Known as the Guardians of the Rioni Valley, protesters last weekend held a large rally in Tbilisi, where activists revealed a list demands, threatening to continue occupying major thoroughfares in the capital if they were not met.
These demands include a halt on the construction of Namakhvani HPP, the annulment of all contracts with Turkish construction firm ENKA, a moratorium on all HPP projects, the resignation of Economy Minister Natia Turnava and the initiation of criminal proceedings against Turnava and whoever else was responsible for allowing the Namakhvani project to commence.
The government response has been to reject demands and play down the threat that protesters could paralyse the capital. Prime Minister Irakli Garibashvili said that “speaking in the language of ultimatum is categorically unacceptable.”
Turnava meanwhile stressed the government’s readiness for “meaningful dialogue” but added that this “would be very difficult if streets are blocked”.
Since then, protest leader Varlam Goletiani announced a final rally would be held on May 26 (Georgia’s independence day) in the capital before the activist group returns to the Rioni Valley to continue resisting the project on site. He also slammed the government for completely failing to address the protesters’ demands, despite the massive rallies that have taken place in the capital.
Reducing dependence on Russia
The Namakhvani HPP has been defended by government officials and some analysts as a way of reducing Georgia’s energy dependency on Russia, which continues to support two breakaway regions in the country.
Georgia’s largest hydroelectric dam is currently at Enguri, located in Abkhazia, one of the breakaway regions. Despite the dam being located within Georgia’s internationally-recognised boundaries, as a result of its occupation, Georgia can only receive 60 per cent of its output – furthermore, this makes the Georgian government have to engage with separatist authorities, in a way validating their rule. This also forces Georgia to import electricity from neighbouring countries like Russia and Azerbaijan.
The 800 million US dollars Namakhvani project would see the creation of two dams and is projected to generate 1514 GW of electricity.

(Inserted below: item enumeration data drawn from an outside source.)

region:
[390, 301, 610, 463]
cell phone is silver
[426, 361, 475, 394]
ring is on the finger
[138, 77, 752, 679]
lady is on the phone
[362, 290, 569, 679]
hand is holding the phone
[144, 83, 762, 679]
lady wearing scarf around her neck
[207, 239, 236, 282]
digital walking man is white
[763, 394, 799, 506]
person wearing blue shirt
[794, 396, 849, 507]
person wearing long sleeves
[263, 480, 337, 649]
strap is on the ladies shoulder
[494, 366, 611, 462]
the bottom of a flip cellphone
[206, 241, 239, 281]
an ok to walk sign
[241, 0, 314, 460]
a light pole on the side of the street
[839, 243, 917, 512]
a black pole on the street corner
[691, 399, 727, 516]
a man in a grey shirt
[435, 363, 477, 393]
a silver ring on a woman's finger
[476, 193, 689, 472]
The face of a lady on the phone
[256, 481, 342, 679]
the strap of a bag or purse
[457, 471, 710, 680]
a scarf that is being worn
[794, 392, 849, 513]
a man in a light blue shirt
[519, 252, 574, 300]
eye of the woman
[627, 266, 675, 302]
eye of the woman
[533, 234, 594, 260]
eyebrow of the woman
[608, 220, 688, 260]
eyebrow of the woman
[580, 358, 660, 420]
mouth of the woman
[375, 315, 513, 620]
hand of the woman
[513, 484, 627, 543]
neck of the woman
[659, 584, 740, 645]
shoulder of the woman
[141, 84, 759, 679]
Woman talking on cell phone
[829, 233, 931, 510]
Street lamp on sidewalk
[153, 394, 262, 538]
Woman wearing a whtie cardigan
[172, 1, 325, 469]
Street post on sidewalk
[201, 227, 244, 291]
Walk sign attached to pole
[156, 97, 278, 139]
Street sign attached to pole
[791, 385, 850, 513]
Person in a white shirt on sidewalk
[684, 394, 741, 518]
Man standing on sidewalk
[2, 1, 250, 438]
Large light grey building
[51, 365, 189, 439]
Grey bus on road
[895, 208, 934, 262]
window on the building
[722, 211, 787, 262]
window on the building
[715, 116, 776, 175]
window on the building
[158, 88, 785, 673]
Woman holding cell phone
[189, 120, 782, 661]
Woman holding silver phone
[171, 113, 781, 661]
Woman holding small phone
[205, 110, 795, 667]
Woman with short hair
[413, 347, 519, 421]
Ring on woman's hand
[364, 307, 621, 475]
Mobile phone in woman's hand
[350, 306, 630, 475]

However, critics are concerned about the long-term social and environmental effects the project would have. To build a reservoir, the project would have to flood parts of two municipalities, uprooting locals and destroying some of the unique biodiversity in the region. It is also argued that this would threaten some of the region’s cultural heritage, like wine making.
Locals also have little trust in the investors in the project. One of ENKA’s shareholders, Norwegian firm Clean Energy, previously built the Shuakhevi HPP in Georgia, whose tunnels collapsed just two months after the dam became operational.
People have also raised concerns that if the Namakhvani dam were to be damaged or destroyed, whether due to technical failures or natural circumstances (the Caucasus area is prone to earthquakes), a 34-metre tall wave would engulf the downhill city of Kutaisi.
Kutaisi is Georgia’s third largest city and carries much historical and cultural significance.
Seismologists from Georgia’s Institute of Earth Scientists released a statement expressing their belief that only a moderately strong earthquake would be sufficient to cause such a catastrophe, and that the project’s environmental assessment was not conducted thoroughly enough.
Smearing the protesters
The protests have managed to attract a wide range of people, from locals directly affected by the dam’s construction to striking trade union representatives, to church organisations and LGBT advocacy groups. A rally in March in Kutaisi was the largest environmentally-focused rally in Georgia’s history.
Because of this, the government and much of the media appears to have been smearing the protests. Some have cynically linked the protests to a Russia, claiming that the movement does Russia’s bidding by sabotaging Georgia’s efforts at becoming energy independent. In an apparent effort to derail the protests by causing internal divisions, there have been incidences of homophobic violence directed against some participants.
Furthermore, the Turkish government, through its Tbilisi embassy, claimed that the protests were Islamophobic in nature, due to the heavy use of Christian symbols, such as crosses, during the protests.
However, the movement appears to be a truly grassroots, popular protest unencumbered by political trappings. Both the country’s ruling Georgian Dream party and the largest opposition parties have indicated their support for the project.